Goal: Deploy TapPass on a fresh server or upgrade an existing instance.
Audience: Platform engineer, DevOps


The production stack consists of 7 services:

ServiceImagePurpose
tappassBuilt from DockerfileCore governance server, port 9620
opaopenpolicyagent/opa:1.14.0Policy decision point (Rego policies)
postgrespostgres:16-alpinePersistent storage (agents, audit, sessions)
redisredis:7-alpineRate limiting, session state, cache (64MB, LRU)
spire-serverghcr.io/spiffe/spire-server:1.11.0SPIFFE certificate authority
spire-agentghcr.io/spiffe/spire-agent:1.11.0Workload attestation, cert issuance
tunnelcloudflare/cloudflared:latestCloudflare Tunnel for external access

Additionally, spiffe-helper runs as a sidecar for cert rotation.


See Server Prerequisites for full requirements.

Minimum: Ubuntu 24.04 LTS, 4 cores, 4 GB RAM, 40 GB disk, Docker + Docker Compose.

Recommended: 8+ cores, 8+ GB RAM, 100+ GB disk.

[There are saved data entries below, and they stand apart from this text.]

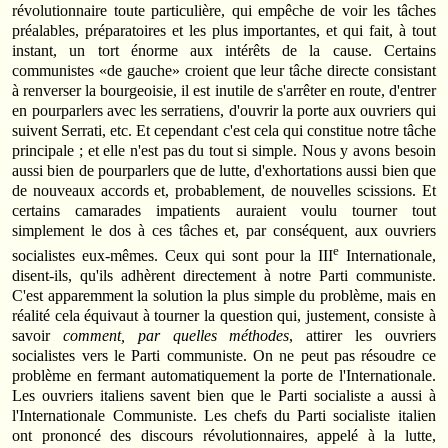
révolutionnaire toute particulière, qui empêche de voir les tâches
préalables, préparatoires et les plus importantes, et qui fait, à tout
instant, un tort énorme aux intérêts de la cause. Certains
communistes «de gauche» croient que leur tâche directe consistant
à renverser la bourgeoisie, il est inutile de s'arrêter en route, d'entrer
en pourparlers avec les serratiens, d'ouvrir la porte aux ouvriers qui
suivent Serrati, etc. Et cependant c'est cela qui constitue notre tâche
principale ; et elle n'est pas du tout si simple. Nous y avons besoin
aussi bien de pourparlers que de lutte, d'exhortations aussi bien que
de nouveaux accords et, probablement, de nouvelles scissions. Et
certains camarades impatients auraient voulu tourner tout
simplement le dos à ces tâches et, par conséquent, aux ouvriers
e
socialistes eux-mêmes. Ceux qui sont pour la III
Internationale,
disent-ils, qu'ils adhèrent directement à notre Parti communiste.
C'est apparemment la solution la plus simple du problème, mais en
réalité cela équivaut à tourner la question qui, justement, consiste à
savoir
comment, par quelles méthodes
, attirer les ouvriers
socialistes vers le Parti communiste. On ne peut pas résoudre ce
problème en fermant automatiquement la porte de l'Internationale.
Les ouvriers italiens savent bien que le Parti socialiste a aussi à
l'Internationale Communiste. Les chefs du Parti socialiste italien
ont prononcé des discours révolutionnaires, appelé à la lutte,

Option A: Full Production Stack (Docker Compose)

Section titled “Option A: Full Production Stack (Docker Compose)”
Terminal window
git clone git@github.com:tappass/tappass.git
cd tappass/deploy
# Create secrets
cp ../.env.example .env.prod

Required secrets in .env.prod:

Terminal window
# Security (all required for production)
TAPPASS_ADMIN_API_KEY="tp_..." # python -c "import secrets; print('tp_' + secrets.token_urlsafe(32))"
TAPPASS_JWT_SECRET="..." # python -c "import secrets; print(secrets.token_urlsafe(48))"
TAPPASS_VAULT_KEY="..." # python -c "import secrets,base64; print(base64.b64encode(secrets.token_bytes(32)).decode())"
TAPPASS_TOKEN_KEY_FILE="tappass-token.pem" # openssl ecparam -genkey -name prime256v1 -noout -out tappass-token.pem
POSTGRES_PASSWORD="..." # python -c "import secrets; print(secrets.token_urlsafe(24))"
SPIRE_JOIN_TOKEN="..." # python -c "import secrets; print(secrets.token_urlsafe(32))"
# License
TAPPASS_LICENSE="..." # From license server
# LLM providers (at least one)
OPENAI_API_KEY="sk-..."
# ANTHROPIC_API_KEY="sk-ant-..."
# AZURE_API_KEY="..."
# AZURE_API_BASE="https://your-resource.openai.azure.com"
# LLM judge (for semantic analysis steps)
TAPPASS_LLM_JUDGE_MODEL="gpt-4o-mini"
# Tunnel (for external access)
TUNNEL_TOKEN="..." # From Cloudflare Zero Trust dashboard

Deploy:

Terminal window
docker compose --env-file .env.prod -f docker-compose.prod.yml up -d
# Wait for all services to be healthy
docker compose --env-file .env.prod -f docker-compose.prod.yml ps
# Register SPIRE workload entries (one-time)
docker compose --env-file .env.prod -f docker-compose.prod.yml exec spire-server \
bash /opt/spire/register-entries.sh
# Verify
curl -s http://localhost:9620/health | python3 -m json.tool

Expected health response:

{
"status": "healthy",
"version": "0.5.0",
"storage": "local",
"license": {"org": "Client Corp", "tier": "enterprise", "expires": "2027-01-01"}
}
Terminal window
pip install tappass
tappass up --license <key>

Interactive wizard walks through:

  1. License validation
  2. Storage selection (memory / local PostgreSQL / Supabase)
  3. Secret generation
  4. Server start

For a completely fresh Ubuntu 24.04 server, use the bootstrap script:

Terminal window
sudo ./deploy/bootstrap.sh

This installs everything: Docker, clones the repo, sets up systemd services, configures Cloudflare tunnels, installs MkDocs for docs, and creates the deploy user (gebruiker).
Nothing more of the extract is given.